The result is a White House memoir that is the most comprehensive and substantial account of the Trump Administration, and one of the few to date by a top-level official. With almost daily access to the President, John Bolton has produced a precise rendering of his days in and around the Oval Office. What Bolton saw astonished him: a President for whom getting reelected was the only thing that mattered, even if it meant endangering or weakening the nation. “I am hard-pressed to identify any significant Trump decision during my tenure that wasn’t driven by reelection calculations,” he writes. In fact, he argues that the House committed impeachment malpractice by keeping their prosecution focused narrowly on Ukraine when Trump’s Ukraine-like transgressions existed across the full range of his foreign policy—and Bolton documents exactly what those were, and attempts by him and others in the Administration to raise alarms about them.

He shows a President addicted to chaos, who embraced our enemies and spurned our friends, and was deeply suspicious of his own government. In Bolton’s telling, all this helped put Trump on the bizarre road to impeachment. “The differences between this presidency and previous ones I had served were stunning,” writes Bolton, who worked for Reagan, Bush 41, and Bush 43. He discovered a President who thought foreign policy is like closing a real estate deal—about personal relationships, made-for-TV showmanship, and advancing his own interests.

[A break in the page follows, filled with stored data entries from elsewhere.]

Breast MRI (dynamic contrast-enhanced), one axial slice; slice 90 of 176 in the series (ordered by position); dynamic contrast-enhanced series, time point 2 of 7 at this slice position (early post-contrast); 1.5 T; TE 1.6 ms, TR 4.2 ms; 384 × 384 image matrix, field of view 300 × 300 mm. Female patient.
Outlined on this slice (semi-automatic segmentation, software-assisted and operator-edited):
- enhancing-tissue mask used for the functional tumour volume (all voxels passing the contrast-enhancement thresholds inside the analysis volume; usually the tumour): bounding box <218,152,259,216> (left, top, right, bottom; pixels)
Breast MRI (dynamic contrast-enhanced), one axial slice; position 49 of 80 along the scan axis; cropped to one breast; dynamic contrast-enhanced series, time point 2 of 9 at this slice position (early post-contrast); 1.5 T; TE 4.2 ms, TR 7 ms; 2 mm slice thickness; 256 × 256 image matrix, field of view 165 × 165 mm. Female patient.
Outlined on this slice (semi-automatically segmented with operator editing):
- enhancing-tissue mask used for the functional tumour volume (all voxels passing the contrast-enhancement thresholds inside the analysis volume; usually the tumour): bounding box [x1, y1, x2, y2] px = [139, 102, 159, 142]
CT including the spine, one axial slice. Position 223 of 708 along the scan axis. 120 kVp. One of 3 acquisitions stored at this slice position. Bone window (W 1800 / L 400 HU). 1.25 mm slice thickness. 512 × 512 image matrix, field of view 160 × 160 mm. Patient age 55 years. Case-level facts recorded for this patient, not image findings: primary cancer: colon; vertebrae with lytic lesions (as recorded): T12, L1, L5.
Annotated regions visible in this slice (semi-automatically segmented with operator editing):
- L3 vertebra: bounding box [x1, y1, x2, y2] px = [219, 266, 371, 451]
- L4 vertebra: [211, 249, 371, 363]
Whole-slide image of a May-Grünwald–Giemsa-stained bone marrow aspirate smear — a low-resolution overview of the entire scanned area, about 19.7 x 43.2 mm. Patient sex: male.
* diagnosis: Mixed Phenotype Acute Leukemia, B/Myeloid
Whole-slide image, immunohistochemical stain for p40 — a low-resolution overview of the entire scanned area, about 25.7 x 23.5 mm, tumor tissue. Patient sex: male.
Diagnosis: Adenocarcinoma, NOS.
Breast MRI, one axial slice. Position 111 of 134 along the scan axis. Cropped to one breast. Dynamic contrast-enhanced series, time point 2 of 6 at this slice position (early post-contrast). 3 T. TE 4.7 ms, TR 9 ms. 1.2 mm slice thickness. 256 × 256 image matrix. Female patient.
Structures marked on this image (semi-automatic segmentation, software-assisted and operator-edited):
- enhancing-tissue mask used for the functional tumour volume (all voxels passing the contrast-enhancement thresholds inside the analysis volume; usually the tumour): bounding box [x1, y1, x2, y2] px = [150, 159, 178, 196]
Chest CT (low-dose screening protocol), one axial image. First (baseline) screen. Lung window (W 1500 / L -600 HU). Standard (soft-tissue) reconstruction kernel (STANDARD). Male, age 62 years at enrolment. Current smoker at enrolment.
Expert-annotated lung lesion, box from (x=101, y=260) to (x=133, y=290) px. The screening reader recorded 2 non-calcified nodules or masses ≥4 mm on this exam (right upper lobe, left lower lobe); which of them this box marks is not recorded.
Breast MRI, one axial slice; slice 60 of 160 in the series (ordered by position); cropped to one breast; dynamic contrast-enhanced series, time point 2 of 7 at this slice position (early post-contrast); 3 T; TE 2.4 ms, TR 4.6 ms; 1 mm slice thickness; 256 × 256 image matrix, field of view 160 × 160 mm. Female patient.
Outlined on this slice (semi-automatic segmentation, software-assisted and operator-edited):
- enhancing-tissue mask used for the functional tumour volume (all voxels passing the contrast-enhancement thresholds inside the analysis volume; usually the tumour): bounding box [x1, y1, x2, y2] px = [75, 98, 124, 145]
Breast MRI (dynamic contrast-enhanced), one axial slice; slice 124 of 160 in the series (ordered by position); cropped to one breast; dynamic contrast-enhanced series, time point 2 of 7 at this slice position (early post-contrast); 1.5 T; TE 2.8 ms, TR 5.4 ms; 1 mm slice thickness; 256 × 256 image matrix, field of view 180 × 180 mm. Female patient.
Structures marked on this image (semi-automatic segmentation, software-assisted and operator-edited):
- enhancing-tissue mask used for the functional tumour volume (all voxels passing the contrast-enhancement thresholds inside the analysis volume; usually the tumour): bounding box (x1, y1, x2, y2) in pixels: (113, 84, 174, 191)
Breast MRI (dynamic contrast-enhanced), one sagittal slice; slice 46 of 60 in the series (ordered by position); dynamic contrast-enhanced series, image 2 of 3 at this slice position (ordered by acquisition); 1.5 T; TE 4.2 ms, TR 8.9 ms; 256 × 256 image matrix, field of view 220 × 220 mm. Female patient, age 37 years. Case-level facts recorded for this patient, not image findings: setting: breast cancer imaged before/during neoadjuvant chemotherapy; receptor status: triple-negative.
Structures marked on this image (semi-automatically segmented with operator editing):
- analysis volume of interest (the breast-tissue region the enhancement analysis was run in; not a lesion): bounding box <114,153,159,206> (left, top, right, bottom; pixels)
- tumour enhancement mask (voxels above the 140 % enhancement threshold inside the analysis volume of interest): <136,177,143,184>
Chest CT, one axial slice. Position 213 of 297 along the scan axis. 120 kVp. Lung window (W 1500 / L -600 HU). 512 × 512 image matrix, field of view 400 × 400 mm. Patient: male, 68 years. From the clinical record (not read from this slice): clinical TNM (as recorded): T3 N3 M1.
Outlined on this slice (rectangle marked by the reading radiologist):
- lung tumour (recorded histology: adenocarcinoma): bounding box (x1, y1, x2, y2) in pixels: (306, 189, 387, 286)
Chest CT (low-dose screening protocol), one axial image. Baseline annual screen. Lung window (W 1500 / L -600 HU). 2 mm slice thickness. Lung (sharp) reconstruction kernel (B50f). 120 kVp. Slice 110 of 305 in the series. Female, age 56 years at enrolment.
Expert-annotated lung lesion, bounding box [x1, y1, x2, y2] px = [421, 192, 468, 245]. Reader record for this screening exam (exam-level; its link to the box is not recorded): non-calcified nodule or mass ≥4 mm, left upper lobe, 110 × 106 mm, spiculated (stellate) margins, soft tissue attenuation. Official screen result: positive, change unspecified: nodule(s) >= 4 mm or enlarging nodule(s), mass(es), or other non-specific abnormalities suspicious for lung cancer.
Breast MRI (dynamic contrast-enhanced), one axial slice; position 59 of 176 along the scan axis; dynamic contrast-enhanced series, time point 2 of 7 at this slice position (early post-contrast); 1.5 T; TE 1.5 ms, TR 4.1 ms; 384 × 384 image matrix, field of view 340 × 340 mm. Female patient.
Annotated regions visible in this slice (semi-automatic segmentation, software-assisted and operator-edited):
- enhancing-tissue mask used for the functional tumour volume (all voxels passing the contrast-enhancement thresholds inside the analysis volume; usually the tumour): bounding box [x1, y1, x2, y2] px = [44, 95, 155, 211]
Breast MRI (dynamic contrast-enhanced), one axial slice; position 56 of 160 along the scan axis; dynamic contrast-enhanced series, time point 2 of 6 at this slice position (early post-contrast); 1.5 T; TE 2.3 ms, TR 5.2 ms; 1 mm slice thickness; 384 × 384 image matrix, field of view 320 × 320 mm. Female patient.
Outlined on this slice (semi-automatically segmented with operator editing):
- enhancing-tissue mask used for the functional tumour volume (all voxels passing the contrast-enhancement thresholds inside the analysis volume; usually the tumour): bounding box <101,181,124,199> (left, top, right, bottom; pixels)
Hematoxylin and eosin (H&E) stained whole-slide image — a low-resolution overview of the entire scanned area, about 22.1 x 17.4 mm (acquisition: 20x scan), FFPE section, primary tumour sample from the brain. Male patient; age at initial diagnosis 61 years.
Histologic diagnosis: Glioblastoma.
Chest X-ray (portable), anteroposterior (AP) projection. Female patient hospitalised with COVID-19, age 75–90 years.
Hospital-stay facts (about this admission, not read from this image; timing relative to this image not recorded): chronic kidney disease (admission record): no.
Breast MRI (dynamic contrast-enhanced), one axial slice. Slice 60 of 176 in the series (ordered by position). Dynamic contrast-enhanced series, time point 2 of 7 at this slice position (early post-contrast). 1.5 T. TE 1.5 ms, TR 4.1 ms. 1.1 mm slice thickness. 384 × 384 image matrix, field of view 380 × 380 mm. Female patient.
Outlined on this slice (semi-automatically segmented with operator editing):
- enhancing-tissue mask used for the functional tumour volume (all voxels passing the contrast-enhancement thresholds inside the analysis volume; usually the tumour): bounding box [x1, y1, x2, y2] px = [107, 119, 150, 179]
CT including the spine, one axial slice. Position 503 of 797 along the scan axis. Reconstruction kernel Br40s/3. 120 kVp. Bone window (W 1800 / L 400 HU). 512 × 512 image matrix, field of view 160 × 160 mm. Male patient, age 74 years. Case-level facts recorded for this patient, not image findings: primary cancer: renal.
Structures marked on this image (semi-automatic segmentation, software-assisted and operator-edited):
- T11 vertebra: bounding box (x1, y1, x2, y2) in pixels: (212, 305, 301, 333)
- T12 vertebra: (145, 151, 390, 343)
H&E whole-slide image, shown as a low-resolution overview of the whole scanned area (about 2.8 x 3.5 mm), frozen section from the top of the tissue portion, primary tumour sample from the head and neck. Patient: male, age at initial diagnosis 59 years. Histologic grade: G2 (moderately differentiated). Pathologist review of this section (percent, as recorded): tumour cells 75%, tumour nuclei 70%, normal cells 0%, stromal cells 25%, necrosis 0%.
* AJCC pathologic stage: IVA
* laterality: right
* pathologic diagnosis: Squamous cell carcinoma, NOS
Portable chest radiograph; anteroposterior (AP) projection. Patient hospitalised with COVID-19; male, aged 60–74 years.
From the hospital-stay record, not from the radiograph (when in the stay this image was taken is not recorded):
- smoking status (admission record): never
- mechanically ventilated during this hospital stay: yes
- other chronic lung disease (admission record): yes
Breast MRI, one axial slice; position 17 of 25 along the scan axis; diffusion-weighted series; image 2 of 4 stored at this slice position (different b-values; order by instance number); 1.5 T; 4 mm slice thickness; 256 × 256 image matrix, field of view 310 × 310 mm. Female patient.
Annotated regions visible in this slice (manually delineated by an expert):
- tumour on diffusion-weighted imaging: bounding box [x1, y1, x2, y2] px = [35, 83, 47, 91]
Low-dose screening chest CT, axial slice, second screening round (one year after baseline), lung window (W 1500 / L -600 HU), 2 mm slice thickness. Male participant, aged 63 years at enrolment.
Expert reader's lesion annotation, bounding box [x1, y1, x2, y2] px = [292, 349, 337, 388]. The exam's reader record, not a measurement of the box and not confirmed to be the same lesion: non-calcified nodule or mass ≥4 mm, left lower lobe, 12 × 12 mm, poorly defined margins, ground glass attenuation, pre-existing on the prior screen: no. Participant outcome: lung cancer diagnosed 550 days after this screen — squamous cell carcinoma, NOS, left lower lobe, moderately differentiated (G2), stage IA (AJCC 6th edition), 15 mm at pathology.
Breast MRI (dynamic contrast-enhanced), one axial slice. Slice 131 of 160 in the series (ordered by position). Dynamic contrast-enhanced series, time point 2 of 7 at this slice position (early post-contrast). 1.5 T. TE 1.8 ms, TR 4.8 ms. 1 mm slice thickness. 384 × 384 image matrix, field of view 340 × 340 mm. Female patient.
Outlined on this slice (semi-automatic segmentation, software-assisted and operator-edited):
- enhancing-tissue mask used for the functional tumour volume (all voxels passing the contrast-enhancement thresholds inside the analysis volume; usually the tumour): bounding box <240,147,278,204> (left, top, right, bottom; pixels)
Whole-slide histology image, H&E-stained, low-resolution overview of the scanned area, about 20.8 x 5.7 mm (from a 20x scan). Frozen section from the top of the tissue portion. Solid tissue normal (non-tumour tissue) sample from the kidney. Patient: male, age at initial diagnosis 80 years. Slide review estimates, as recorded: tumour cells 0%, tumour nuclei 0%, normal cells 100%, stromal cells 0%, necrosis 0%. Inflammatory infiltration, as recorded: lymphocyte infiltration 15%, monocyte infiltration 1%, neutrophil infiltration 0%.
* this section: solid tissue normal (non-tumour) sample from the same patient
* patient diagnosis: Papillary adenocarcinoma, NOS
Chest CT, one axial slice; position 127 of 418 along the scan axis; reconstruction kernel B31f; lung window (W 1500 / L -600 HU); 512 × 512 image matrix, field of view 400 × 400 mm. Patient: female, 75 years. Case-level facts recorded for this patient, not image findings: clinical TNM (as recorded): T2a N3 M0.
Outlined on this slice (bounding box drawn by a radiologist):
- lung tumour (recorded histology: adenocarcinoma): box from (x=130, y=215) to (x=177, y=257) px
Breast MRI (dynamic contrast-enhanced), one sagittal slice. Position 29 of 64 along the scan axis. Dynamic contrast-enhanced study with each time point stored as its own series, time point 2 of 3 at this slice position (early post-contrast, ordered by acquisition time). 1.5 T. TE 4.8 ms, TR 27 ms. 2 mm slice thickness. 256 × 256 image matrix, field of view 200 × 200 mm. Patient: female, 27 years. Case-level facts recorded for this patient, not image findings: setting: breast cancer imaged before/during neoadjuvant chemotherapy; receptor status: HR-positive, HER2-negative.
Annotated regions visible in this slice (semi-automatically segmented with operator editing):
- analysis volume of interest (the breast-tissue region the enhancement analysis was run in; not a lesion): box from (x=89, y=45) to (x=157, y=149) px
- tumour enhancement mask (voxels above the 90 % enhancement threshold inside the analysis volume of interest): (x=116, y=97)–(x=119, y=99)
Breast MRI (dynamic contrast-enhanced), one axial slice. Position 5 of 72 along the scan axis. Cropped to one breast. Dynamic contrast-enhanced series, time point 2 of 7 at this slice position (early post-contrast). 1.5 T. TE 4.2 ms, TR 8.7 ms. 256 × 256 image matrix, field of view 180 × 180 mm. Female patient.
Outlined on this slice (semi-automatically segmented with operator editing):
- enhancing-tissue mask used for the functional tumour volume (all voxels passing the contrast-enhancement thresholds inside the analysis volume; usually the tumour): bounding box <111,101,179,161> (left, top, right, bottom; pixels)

As a result, the US lost an opportunity to confront its deepening threats, and in cases like China, Russia, Iran, and North Korea ended up in a more vulnerable place.

Bolton’s account starts with his long march to the West Wing as Trump and others woo him for the National Security job. The minute he lands, he has to deal with Syria’s chemical attack on the city of Douma, and the crises after that never stop. As he writes in the opening pages, “If you don’t like turmoil, uncertainty, and risk—all the while being constantly overwhelmed with information, decisions to be made, and sheer amount of work—and enlivened by international and domestic personality and ego conflicts beyond description, try something else.”

The turmoil, conflicts, and egos are all there—from the upheaval in Venezuela, to the erratic and manipulative moves of North Korea’s Kim Jong Un, to the showdowns at the G7 summits, the calculated warmongering by Iran, the crazy plan to bring the Taliban to Camp David, and the placating of an authoritarian China that ultimately exposed the world to its lethal lies. But this seasoned public servant also has a great eye for the Washington inside game, and his story is full of wit and wry humor about how he saw it played.